The more I write the more I realize that it does. For 10 years of my life I mostly read plays. So when I read novels I like a tight structure, and a good pace, and I’m not much into descriptive writing. As a reader I don’t have a lot of patience. I need to know, okay, where is this going? And that I think has a lot to do with acting. Dialogue is important for me — that the dialogue is clear-cut, and quick, and moving the story ahead.
In Wassaic, we started to work on a screenplay together actually. That's something you can do: even though Sergio writes in Italian and I write in English, it's such a distilled form that you can still work together. A novel, there's just no way you could do that.
The book itself is structured somewhat like a play. You have this prologue, and then you can read “Summer” as Act One, “Fall” as Act Two, etc.
Exactly. I often talk about it as a film. There’s a German word I can’t quite translate into English: “filmreif.” “Reif” means “mature,” like a fruit can be mature when you want to eat it. So “Filmreif” basically means you can just take this and put it in a film.
Like “film-ripe” — ripe for film.
Yeah.
Has the transition been smooth from the book to the screenplay, then?
No. [Laughs]
Can you talk a little bit about that process?

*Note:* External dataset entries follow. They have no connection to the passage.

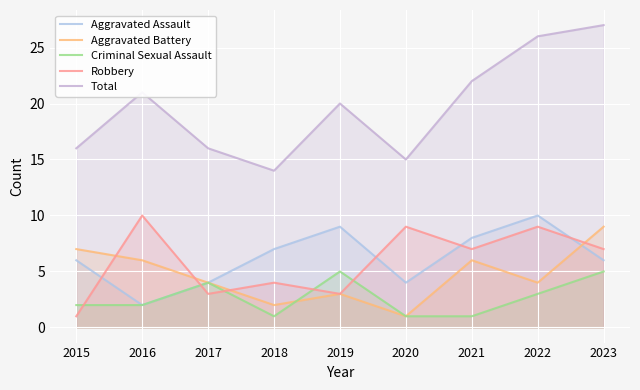

Is the value of Aggravated Battery at 2019 greater than the value of Aggravated Assault at 2015?

No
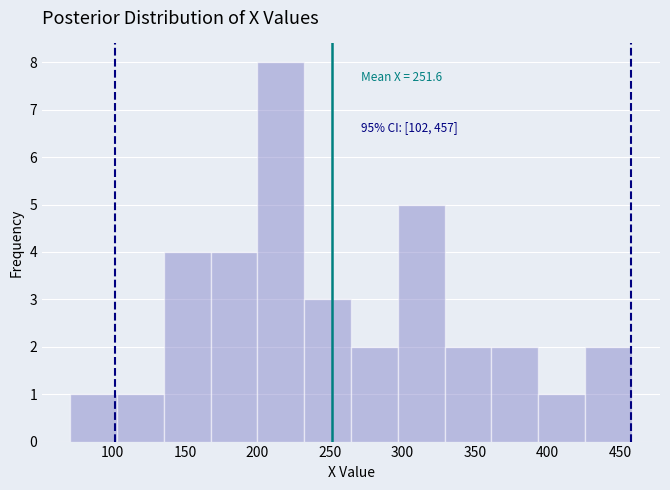

Over which range of the x-axis is the bar tallest?

200 to 230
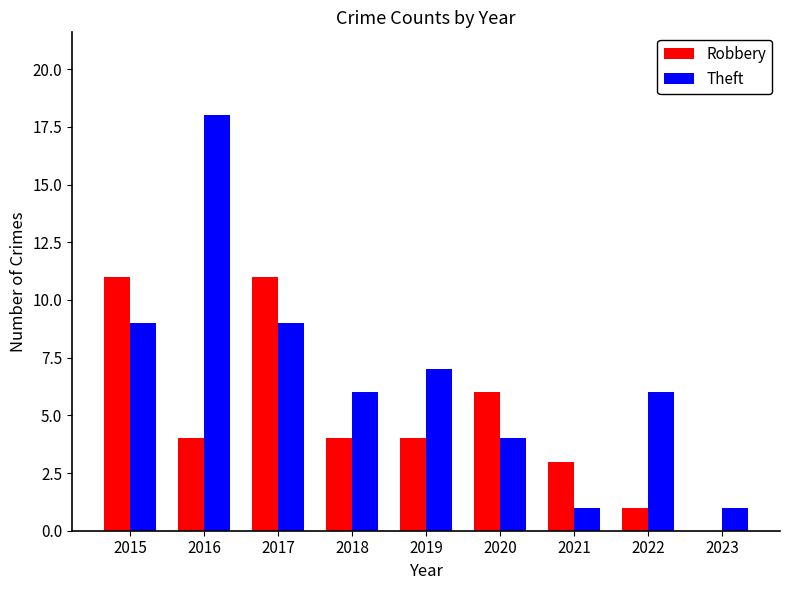

What are all the series names shown in the legend?

Robbery, Theft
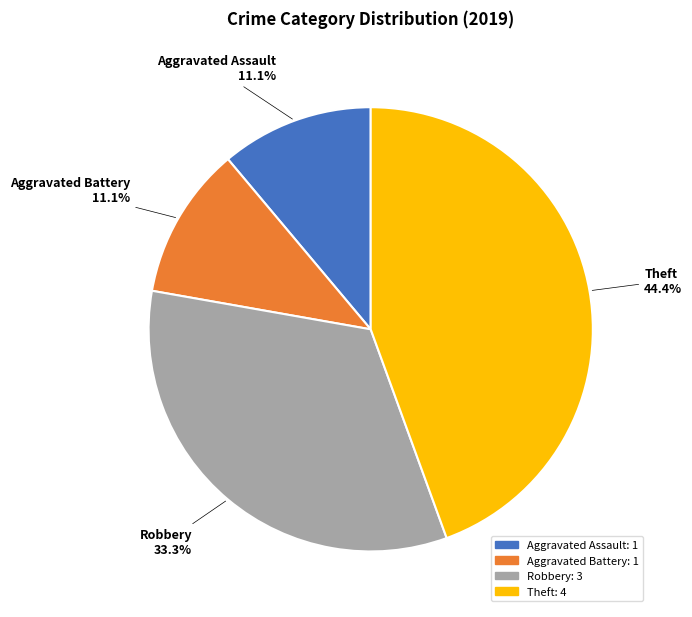

How many slices are in this pie chart?

4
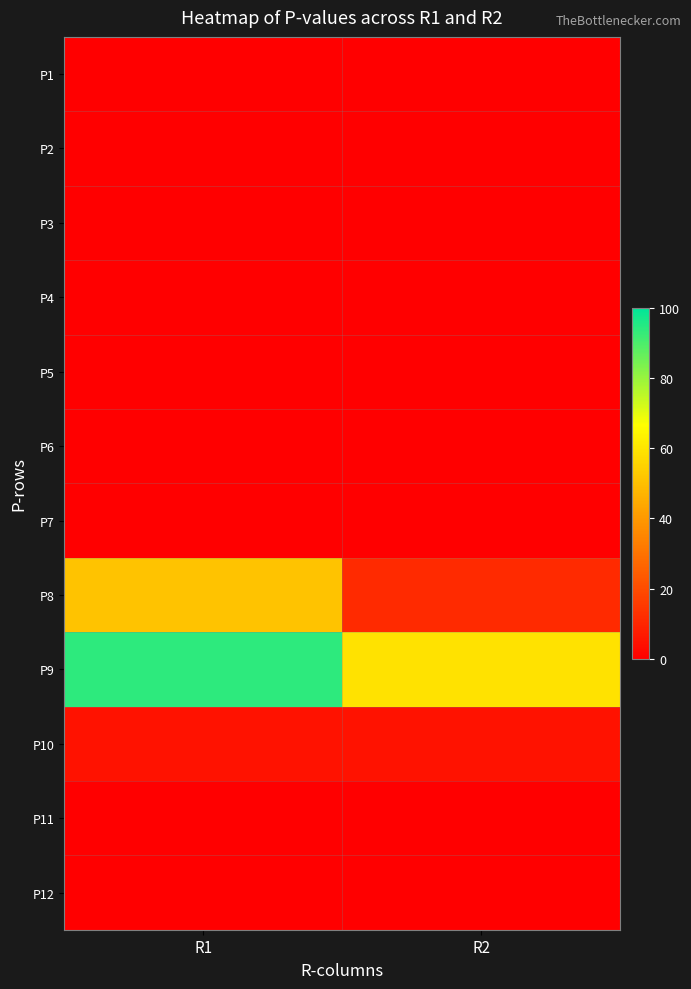

Reading left to right, extract all data points from this chart.

P1: R1=0	R2=0
P2: R1=0	R2=0
P3: R1=0	R2=0
P4: R1=0	R2=0
P5: R1=0	R2=0
P6: R1=0	R2=0
P7: R1=0	R2=0
P8: R1=51	R2=11
P9: R1=94	R2=59
P10: R1=5	R2=5
P11: R1=0	R2=0
P12: R1=0	R2=0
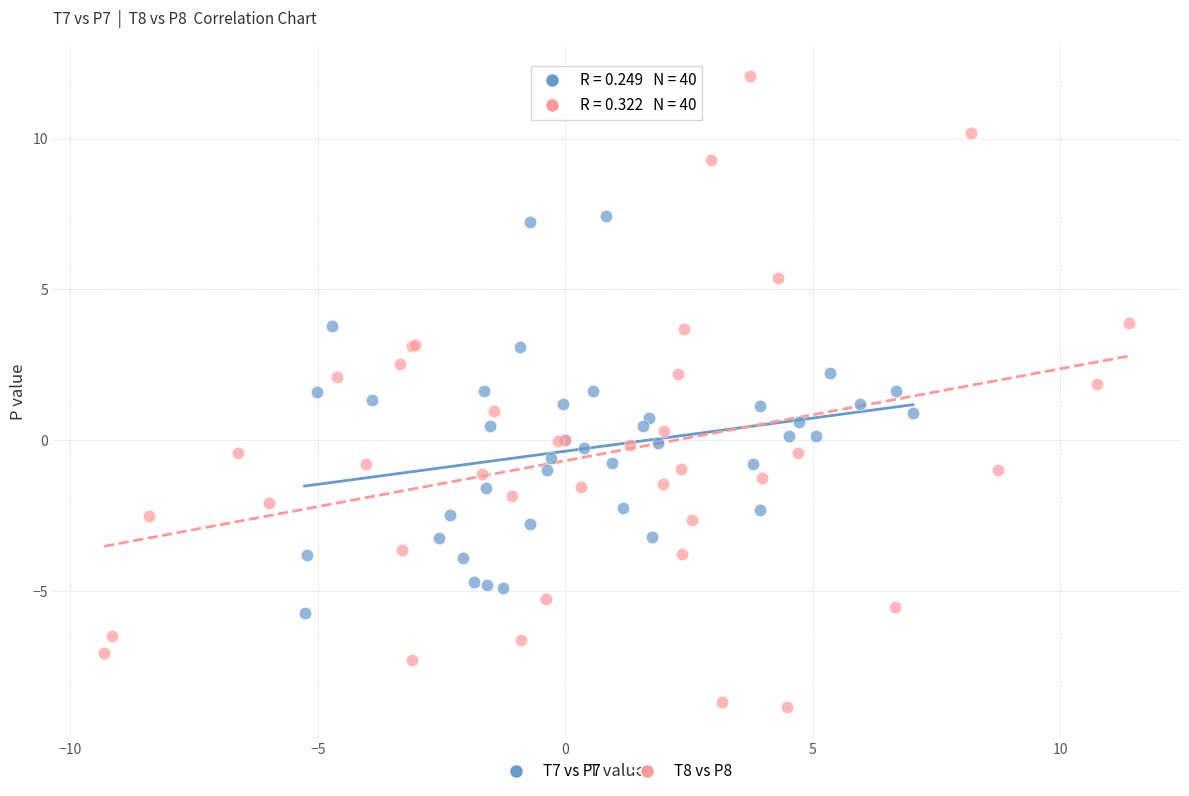

Which series contains the lowest Y value?

T8 vs P8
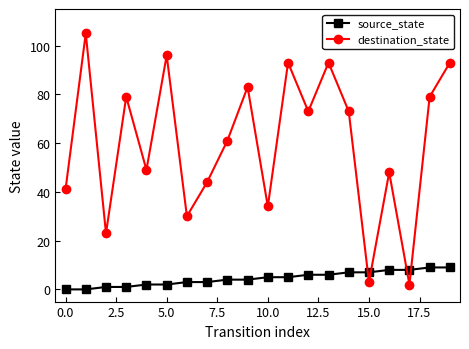

How many interior local peaks does the destination_state series have?

7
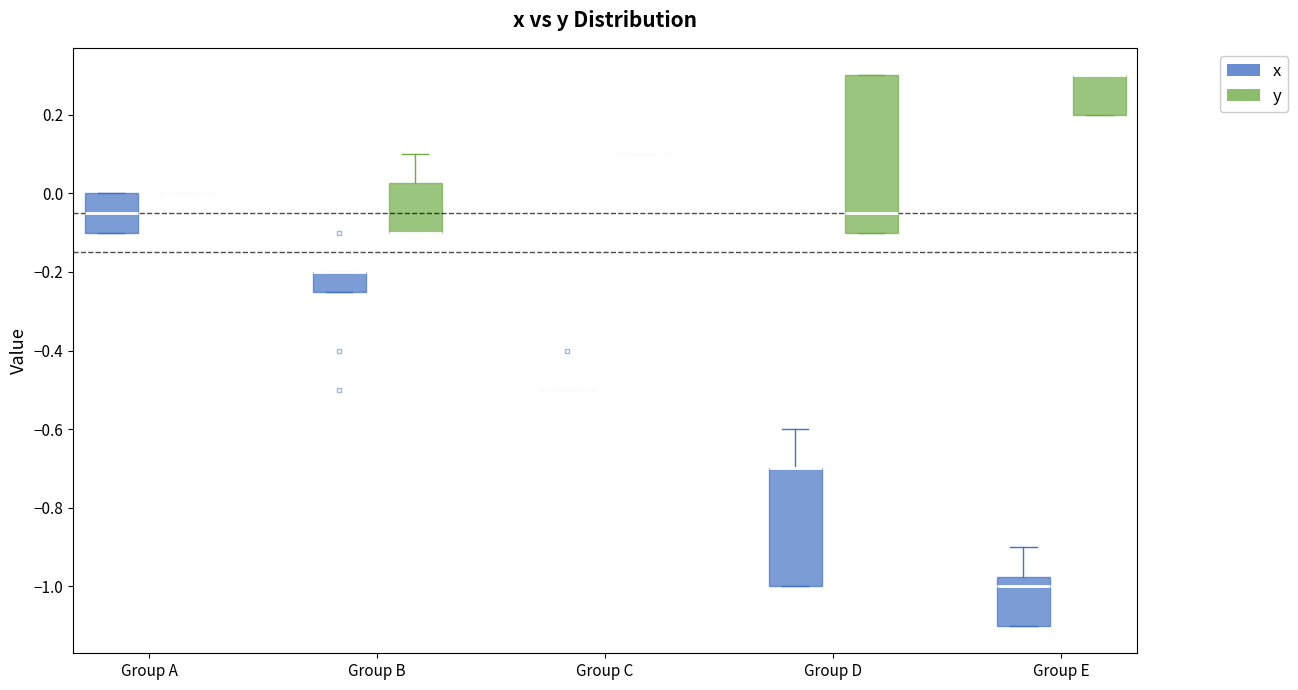

Reading left to right, transcribe this box plot: for each box, give where its median line is, the range the box spans, and where its two whiskers end, as read against the y-axis. The values are not printed on the chart, so give them approximately, as read against the axis.

Group A (x): median -0.04, box -0.10 to 0.00, whiskers -0.10 to 0.00
Group A (y): box collapsed to a line at 0.00, whiskers 0.00 to 0.00
Group B (x): median -0.20 (drawn on the box's upper edge), box -0.24 to -0.20, whiskers -0.24 to -0.20
Group B (y): median -0.10 (drawn on the box's lower edge), box -0.10 to 0.02, whiskers -0.10 to 0.10
Group C (x): box collapsed to a line at -0.50, whiskers -0.50 to -0.50
Group C (y): box collapsed to a line at 0.10, whiskers 0.10 to 0.10
Group D (x): median -0.70 (drawn on the box's upper edge), box -1.00 to -0.70, whiskers -1.00 to -0.60
Group D (y): median -0.04, box -0.10 to 0.30, whiskers -0.10 to 0.30
Group E (x): median -1.00, box -1.10 to -0.98, whiskers -1.10 to -0.90
Group E (y): median 0.30 (drawn on the box's upper edge), box 0.20 to 0.30, whiskers 0.20 to 0.30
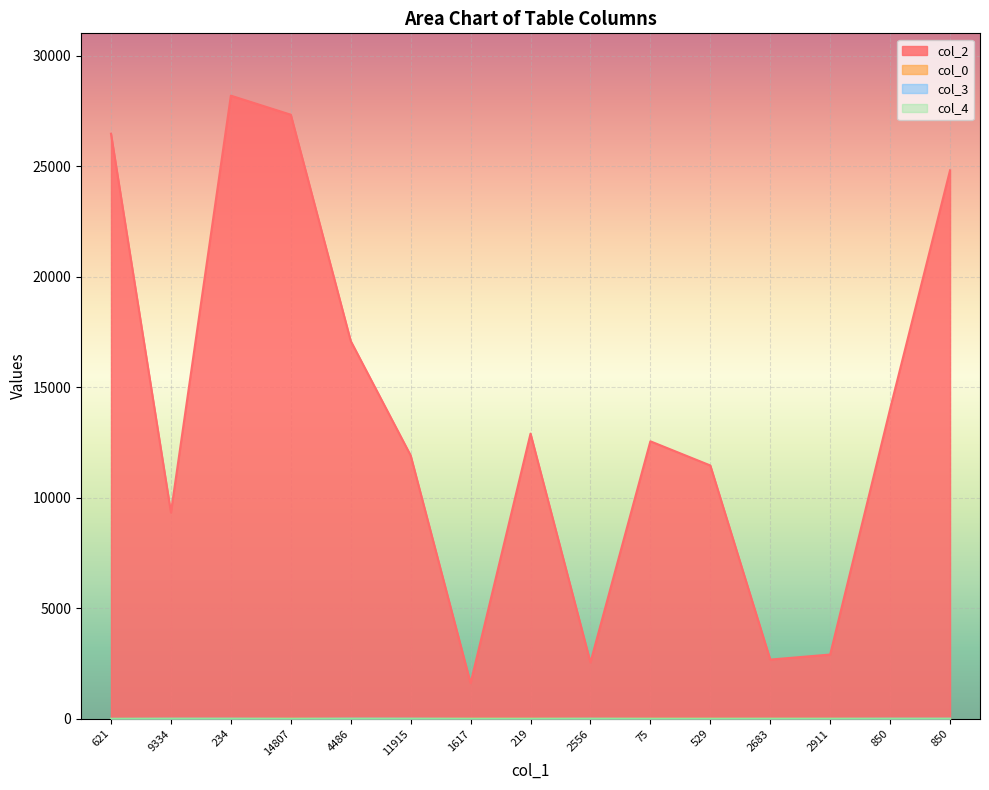

The value of col_2 at 621 is 26468.0. True or false?

True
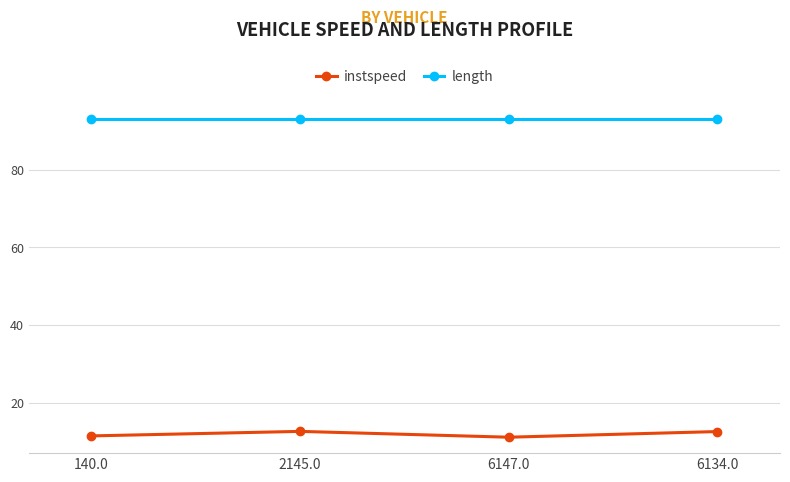

What is the maximum value for length?

93.1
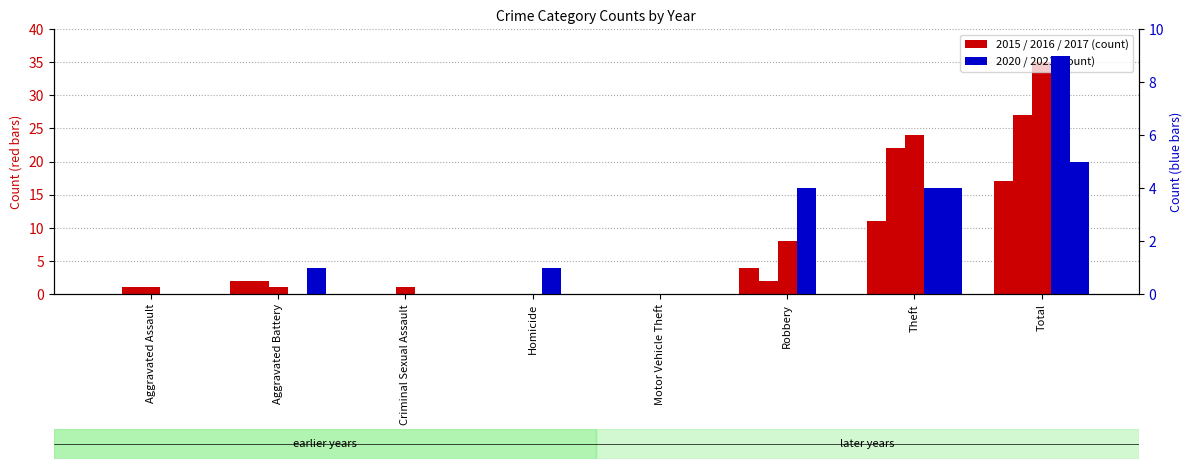

At how many categories does at least one series exceed 3?

3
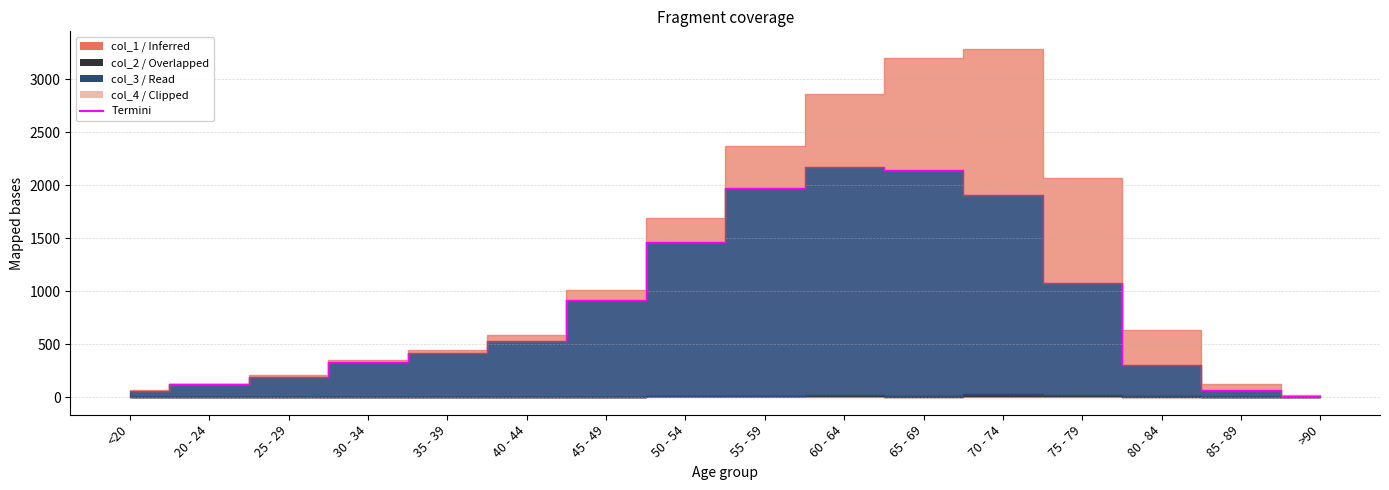

What is the value of the 4th point from the left?

335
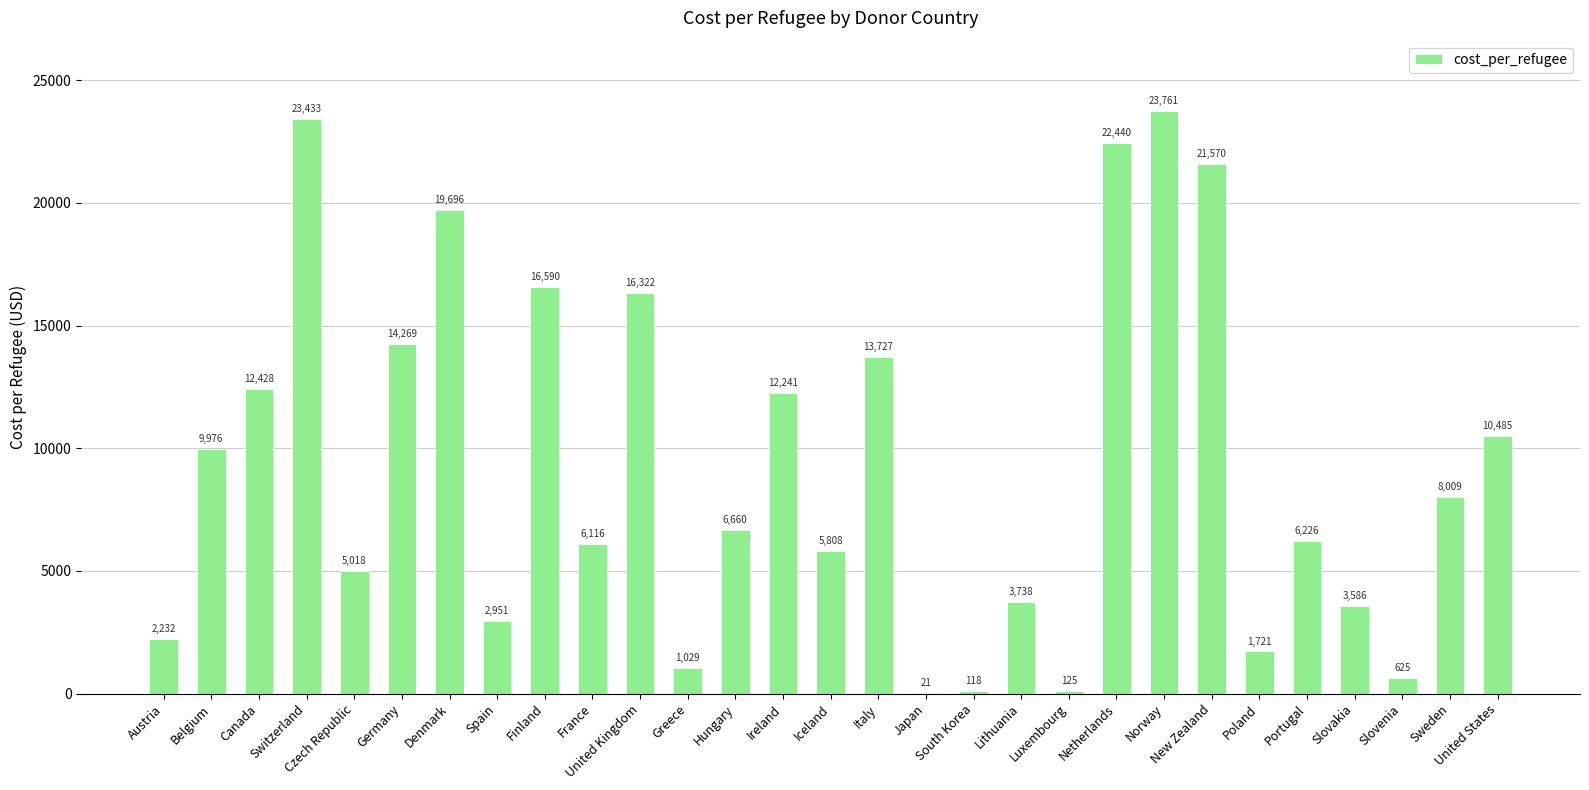

Is it true that the value at Czech Republic is 6805.8?

False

There are loads of factors. I have one vision and then you work on it with somebody else, etc. But it also has to do with the political situation at the moment. It’s not sugar-coated, the book. It’s a very honest story. And it’s one thing to share the difficulties I encountered while running a refugee home in a book that allows for a certain amount of detail — the narrator’s reflections, different point of views, etc. — so you can sort of handle the tricky bits. But how do you do that with a film? I mean, I think it’s important to tell complex stories that challenge the villain/victim narratives we’ve grown accustomed to in this field. But how do you that in a way that can’t be manipulated too easily, or used for some political party?
Born in Switzerland in 1972, Katja earned a degree in performing arts in Zurich and worked for a few years as an actor in the German-speaking countries. In her mid-twenties, she traded Shakespeare and Goethe for a backpack and never looked back.
Living in Italy since 1999, Katja has worked as an olive picker, wedding planner and life coach before running a refugee home in a small Tuscan hilltop town. Her memoir 'Across the Big Blue Sea: Good Intentions and Hard Lessons in an Italian Refugee Home' has been optioned for a film and was a Guardian Best Summer Book.
In 2022, Katja founded Zenkafilms.com and currently works on Doing Good, a TV series set in the Swiss Alps. The Doing Good pilot screenplay is a winner (ScreenDaily) of The Writers Lab Europe & UK.
For updates from Zenka Films and Katja's journey as an entrepreneur, read Startup with 50 on Substack.
Katja is the mother of two teenagers and together with her family divides her time between an olive grove and a national park beach in Tuscany, and a winter campsite in the Swiss Alps.